Protesters hold signs at a rally in support of minimum wage increase in New York, U.S., on Wednesday, April 15, 2015.
Victor J. Blue—© 2015 Bloomberg Finance LP

The ongoing push for higher wages in the United States has been piecemeal—state by state, city by city. On Wednesday, the New York State wage board took that incrementalism to the next level, recommending a new $15 per hour minimum wage just for the state’s fast food workers at restaurants with more than 30 locations.

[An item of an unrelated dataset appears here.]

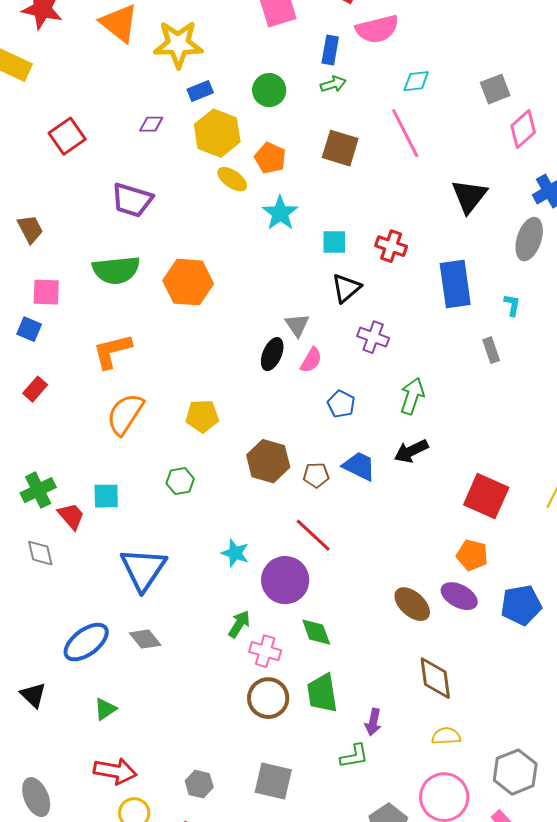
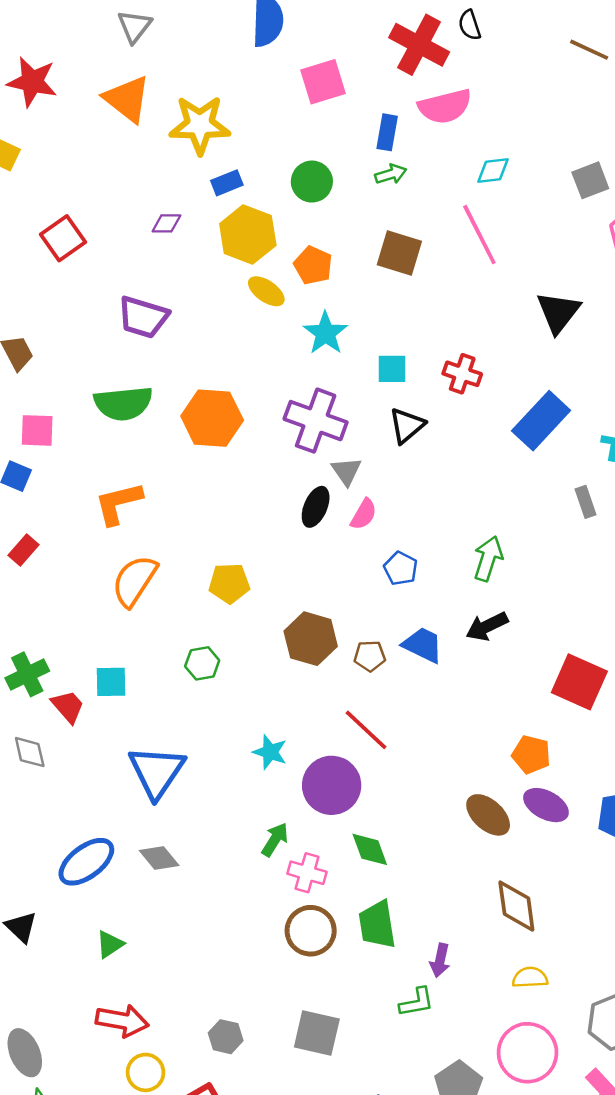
blue rectangle: (455, 284) -> (541, 421), turned 51
purple cross: (373, 337) -> (316, 421), moved, size x1.6
orange pentagon: (472, 555) -> (531, 755), moved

While a final decision is pending (and likely to be a yes vote by the state labor commissioner), the board’s move brings the fast food worker protests full circle. Employees of fast food restaurants first walked off the job in New York City in November 2012 to demand higher wages, specifically $15 per hour. That single demonstration grew into coordinated strikes across the nation and ultimately reached a global scale. The wage board’s recommendation would give fast food workers in New York State a separate minimum wage for the first time. The $15 per hour pay—effective in New York City in 2019 and elsewhere in the state in July 2021—will be a 70% increase from fast food workers’ current minimum wage of $8.75, the statewide rate.

The new minimum wage is unique because it circumvents the legislative process—the state empowers the labor commissioner or a wage board to access whether pay for a particular job is sufficient—and because it contributes to a growing trend of minimum wage hikes that apply only to a specific sector of a state or city’s economy.

In September, the Los Angeles City Council approved an ordinance that gave workers at large L.A. hotels a minimum wage of $15.37 per hour. In June, some home health care aides in Massachusetts won a $15 per hour starting wage after five months of negotiations with Governor Charlie Baker’s administration.

“This is the low hanging fruit model,” says Tom Juravich, professor of labor studies at University of Massachusetts Amherst. “You work politically where you have opportunities.”

New York Governor Andrew Cuomo proposed raising the minimum wage for fast food workers in May with an op-ed in The New York Times. He wrote that “nowhere is the income gap more extreme and obnoxious than in the fast-food industry.” But Cuomo’s targeting of fast food workers through the wage board process came after the state legislature failed to support his effort to raise the overall minimum wage to $11.50 in New York City and $10.50 elsewhere in the state. (New York’s current minimum wage is set to increase from $8.75 to $9 at the end of the year.)

“These are strategic decisions by [worker] activists,” Juravich says. When they see a political opening, they take it. It’s a something-is-better-than-nothing approach. “It’s not that they’re saying other [workers] don’t deserve more money, it’s just that they have a foot in the door,” he says.

Once worker activists break down a door in one industry, they hope to go onto the next, Juravich says. That domino effect will get a jolt if—say a few years from now—an industry-specific minimum wage hike has not caused catastrophic consequences in terms of employment. In that sense, sectorial minimum wage hikes are just another aspect of the incremental movement for higher pay that’s sweeping the nation as a comprehensive wage hike fails at the federal level.

Right on cue, the Fight For $15 organization that’s backed by the SEIU released a statement Wednesday championing the wage board decision and announcing that it has protests scheduled to take place in Tampa and a few other cities on Thursday.